• ZIEL DER AUFGABE
Aktualisiere das gesamte Material und setze überall "Equipe" an die Stelle von "Grupo". Gib die Zeilen sonst unverändert wieder.

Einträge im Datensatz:
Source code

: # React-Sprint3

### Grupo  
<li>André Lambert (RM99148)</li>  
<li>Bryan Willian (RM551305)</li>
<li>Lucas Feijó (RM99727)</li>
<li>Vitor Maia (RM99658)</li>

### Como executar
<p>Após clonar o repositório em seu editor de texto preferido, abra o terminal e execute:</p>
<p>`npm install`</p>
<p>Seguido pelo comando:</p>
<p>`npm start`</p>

• GELÖSTE AUFGABE
Source code

: # React-Sprint3

### Equipe  
<li>André Lambert (RM99148)</li>  
<li>Bryan Willian (RM551305)</li>
<li>Lucas Feijó (RM99727)</li>
<li>Vitor Maia (RM99658)</li>

### Como executar
<p>Após clonar o repositório em seu editor de texto preferido, abra o terminal e execute:</p>
<p>`npm install`</p>
<p>Seguido pelo comando:</p>
<p>`npm start`</p>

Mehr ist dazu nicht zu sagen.